Another amazing aspect of Farming 4 Hunger is its repurposing of jail inmates, who find a measure of rehabilitation by laboring in the fields. “Being out here opened up so much,” said “Rico,” who admitted to dealing drugs. “I destroyed this community in so many ways,” he said. “I was doing it for the money.”

“I was doing crazy things for a little bit of money,” said another inmate, “Sam,” who declared his actions were not worth it. “It cost me six years of my life.”

Other Day of Caring projects included the Arc of Southern Maryland’s annual picnic at Hallowing Point Park, which gave the volunteers from county government, Southern Maryland Electric Cooperative, AXA Advisors and Precise Systems an opportunity to interact with the agency’s clients.

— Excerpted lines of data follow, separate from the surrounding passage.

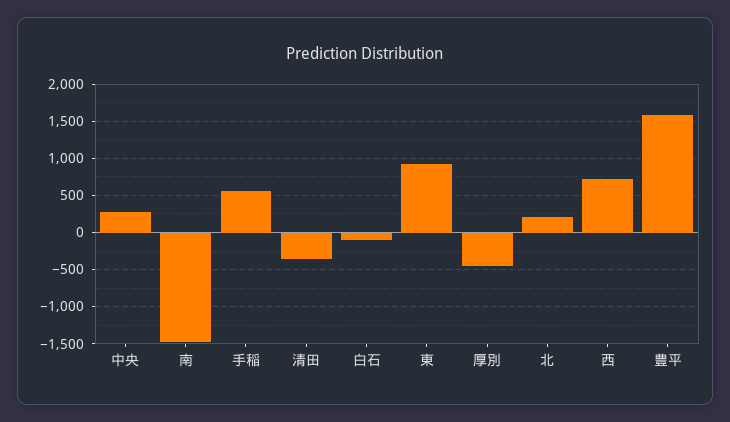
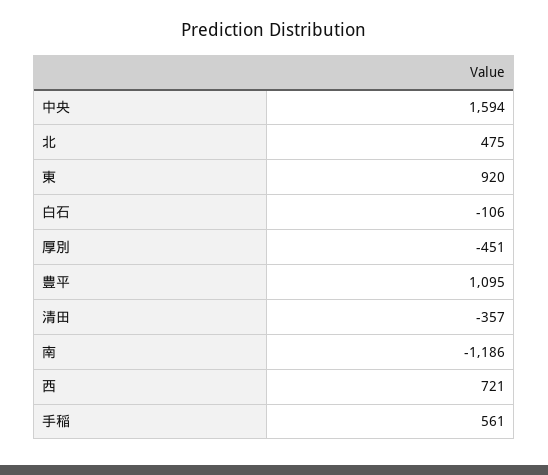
  {
-   "中央": 300,
+   "中央": 1594,
-   "南": -1500,
+   "南": -1186,
    "手稲": 561,
    "清田": -357,
    "白石": -106,
    "東": 920,
    "厚別": -451,
-   "北": 200,
+   "北": 475,
    "西": 721,
-   "豊平": 1600
+   "豊平": 1095
  }

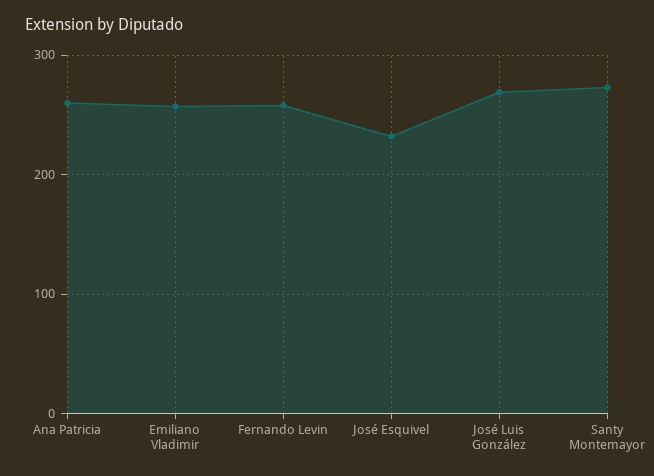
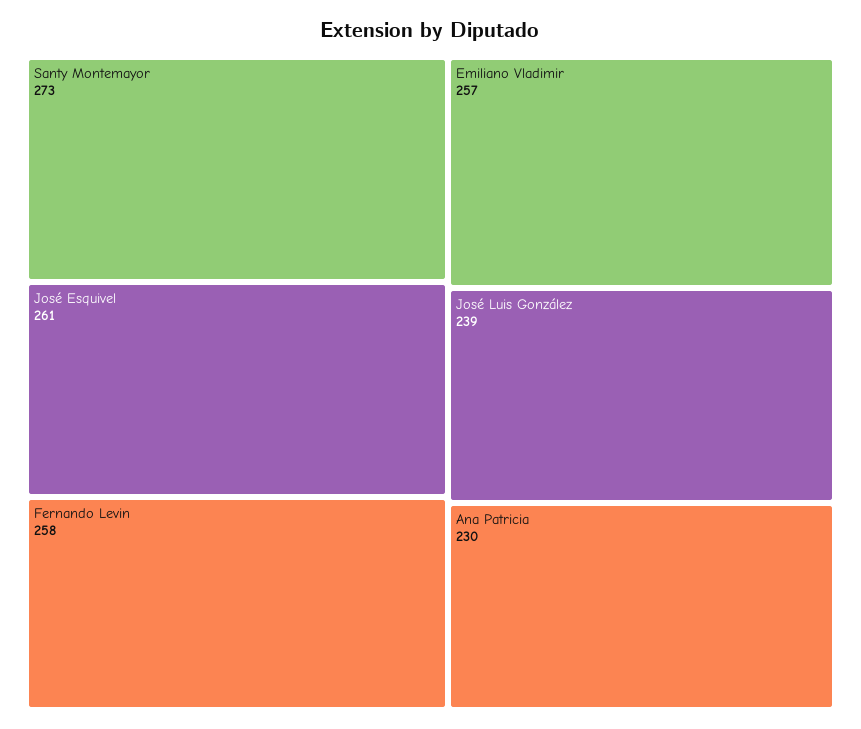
  {
-   "Ana Patricia": 260,
+   "Ana Patricia": 230,
    "Emiliano Vladimir": 257,
    "Fernando Levin": 258,
-   "José Esquivel": 230,
+   "José Esquivel": 261,
-   "José Luis González": 270,
+   "José Luis González": 239,
    "Santy Montemayor": 273
  }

Arc of Southern Maryland aids individuals with intellectual and developmental disabilities.

“Really, today is all about fun,” said recreational therapist Crystal Haislip.

Arc of Southern Maryland Director of Community Support Ron Mould said the agency serves about 200 people in the Tri-County area. “Some have been working 20 years,” he noted. While there is strong support from the business community, Mould said the agency is always looking for new partners.

Arc spokesperson Nkeshi Free said the agency, which started in Calvert and subsequently expanded into the other two Southern Maryland counties, will be celebrating its 40th anniversary with a series of events. The annual picnic, which had a “Happy Birthday” theme, was a way of getting the celebration started. “For 40 years old we look pretty good,” said Free.